Khabib Nurmagomedov is one of the few fighters who walked away from the UFC at the top of their game — a perfect 29-0 and with the lightweight belt wrapped around his waist. Some fans and fighters have
given him flak for the decision to listen to his mother and step away from the sport after his father / coach Abdulmanap died. But Khabib explained his reasoning in a new conversation at the Miftaah Institute.
“I saw a lot of rumors why I retired, because of this or that,” Nurmagomedov said of his decision. “I think if my father was still alive he would have made me fight a little bit longer, because I just turned 32 when I finished. But he passed away and it was very honest, a good conversation with her. It’s hard to explain. Everything happened so fast.”
Khabib described the pressure he was under to step back into the cage for October, 2020 despite his father dying of COVID three months earlier in July.
“When father passed away, I didn’t even have time to think what to do,” he said. “Because they make interim title [for Justin Gaethje in May]. Then father passed away, and UFC told me, ‘We’re gonna give you one month off, after one month come back to us.’ What are you gonna do? It was a very difficult situation.”
“From one side it was the whole world waiting for this fight,” he said. “And the other side, I have this deal, what happened with me and my father and my mother on the other side. And I chose what mother wished.”
Despite being committed to staying retired, Khabib has continued his father’s work training some of the toughest fighters to come out of Dagestan and the surrounding regions. He built a new $5 million facility in Makhachkala named after his father, and he continues to mentor Abdulmanap’s other protege Islam Makhachev coming into this weekend’s UFC 322 main event.

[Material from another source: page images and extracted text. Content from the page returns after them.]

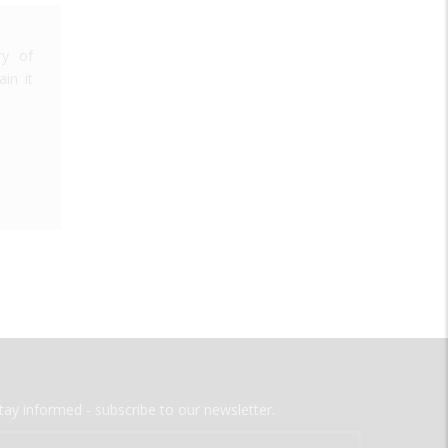
ry of
in it
tay informed - subscribe to our newsletter.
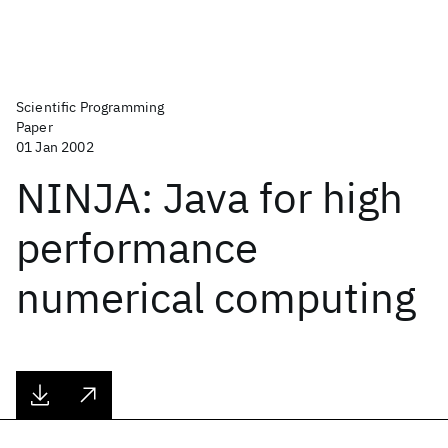
Scientific Programming
Paper
01 Jan 2002
NINJA: Java for high
performance
numerical computing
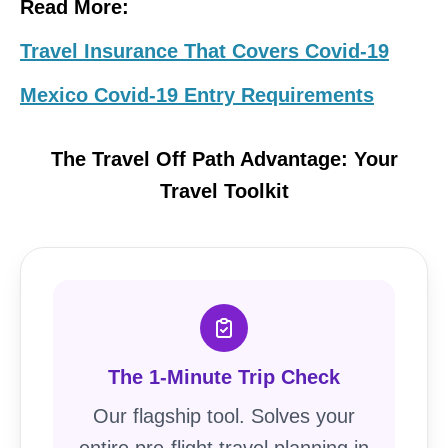
Read More:
Travel Insurance That Covers Covid-19
Mexico Covid-19 Entry Requirements
The Travel Off Path Advantage: Your
Travel Toolkit
The 1-Minute Trip Check
Our flagship tool. Solves your
entire pre-flight travel planning in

That’s exactly what his father would want him to do.
“All of our conversations were about the future,” Khabib said of his father. “What we can do about projects, about our plan, about the guys, about the team. All about investing in people, all about supporting people. My father was never a very big businessman or something like this, but he was always investing with his knowledge and energy to help people. It was his life goal.”